Johnson was taken to the Grundy County jail. She was transported to the Will County jail this morning.

Last month, Johnson was arrested and jailed after she scuffled with Will County deputies, police said. Her boyfriend, Michael Haldorson, had reportedly called the cops on her when she wouldn’t stop pounding on his door.

When she was arrested that time, Johnson was also charged with possessing marijuana after deputies found 10 grams of it in her father’s Camaro, police said. The Camaro was stuck in the mud in a ditch near Haldorson’s Lockner Boulevard home.

Haldorson is on home detention while he faces drug and weapon charges in federal court. He was caught with cocaine, ecstasy, psychedelic mushrooms and pipe bombs while on his way to a drug deal, a federal agent said, and he had a pistol stashed in a storage locker.

Johnson represented Haldorson on the federal case for nearly a year. She has since withdrawn as his attorney.

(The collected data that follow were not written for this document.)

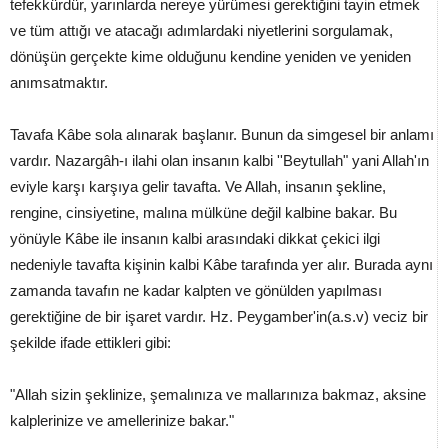
tefekkürdür, yarınlarda nereye yürümesi gerektiğini tayin etmek
ve tüm attığı ve atacağı adımlardaki niyetlerini sorgulamak,
dönüşün gerçekte kime olduğunu kendine yeniden ve yeniden
anımsatmaktır.
Tavafa Kâbe sola alınarak başlanır. Bunun da simgesel bir anlamı
vardır. Nazargâh-ı ilahi olan insanın kalbi ''Beytullah" yani Allah'ın
eviyle karşı karşıya gelir tavafta. Ve Allah, insanın şekline,
rengine, cinsiyetine, malına mülküne değil kalbine bakar. Bu
yönüyle Kâbe ile insanın kalbi arasındaki dikkat çekici ilgi
nedeniyle tavafta kişinin kalbi Kâbe tarafında yer alır. Burada aynı
zamanda tavafın ne kadar kalpten ve gönülden yapılması
gerektiğine de bir işaret vardır. Hz. Peygamber'in(a.s.v) veciz bir
şekilde ifade ettikleri gibi:
"Allah sizin şeklinize, şemalınıza ve mallarınıza bakmaz, aksine
kalplerinize ve amellerinize bakar."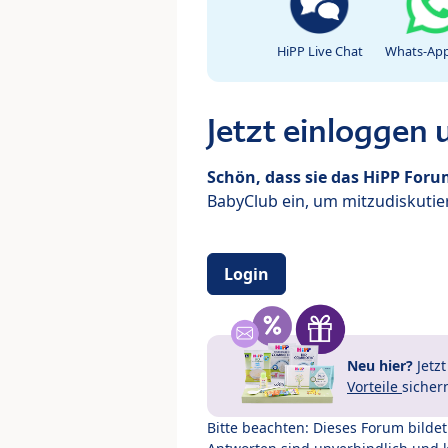
HiPP Live Chat
Whats-App
Jetzt einloggen
Schön, dass sie das HiPP For
BabyClub ein, um mitzudiskutier
Login
Neu hier?
Jetz
Vorteile
sicher
Bitte beachten: Dieses Forum bilde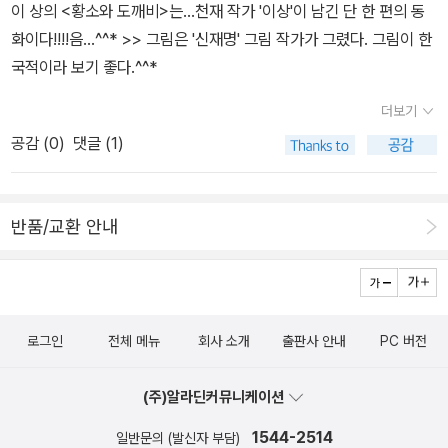
귀 실컷 먹어라 뿡야>를 안읽고 중학생이 되면 엉덩이에 뿔난단다.^^
이 상의 <황소와 도깨비>는...천재 작가 '이상'이 남긴 단 한 편의 동
화이다!!!!음...^^* >> 그림은 '신재명' 그림 작가가 그렸다. 그림이 한
국적이라 보기 좋다.^^*
더보기
공감 (
0
)
댓글 (1)
반품/교환 안내
로그인
전체 메뉴
회사 소개
출판사 안내
PC 버전
(주)알라딘커뮤니케이션
1544-2514
일반문의 (발신자 부담)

Johnson was a Will County prosecutor until September 2011. She was hired by the state’s attorney’s office after completing its special drug court program.

“Life was spinning out of control. And (Johnson) knew a felony conviction would prevent her from attending law school and becoming a lawyer. It had been her dream career since she was a girl and she would dress up with an old briefcase while pretending to be in court,” the state’s attorney’s office said in a 2011 press release.

“In the ultimate validation for the program, State’s Attorney (James) Glasgow, the same prosecutor whose office filed the felony charge against her when she was a teenager, recently welcomed her back to his office, this time as a new assistant state’s attorney in his misdemeanor division,” the press release said.

Johnson’s campaign for Grundy County State’s Attorney ended with her defeat in the March primary.

In May, Johnson was charged with taking off from an accident she caused when she crashed her truck into the back of another vehicle.

The other driver, Dawn Brunker, said Johnson boasted of her legal background and claimed she didn’t have to provide any information.

“She knew the law and she was a lawyer and didn't need to give me her insurance info or name,” said Brunker, who told Patch she snapped a cell phone photo of Johnson before she drove away.

Johnson’s traffic cases remain pending.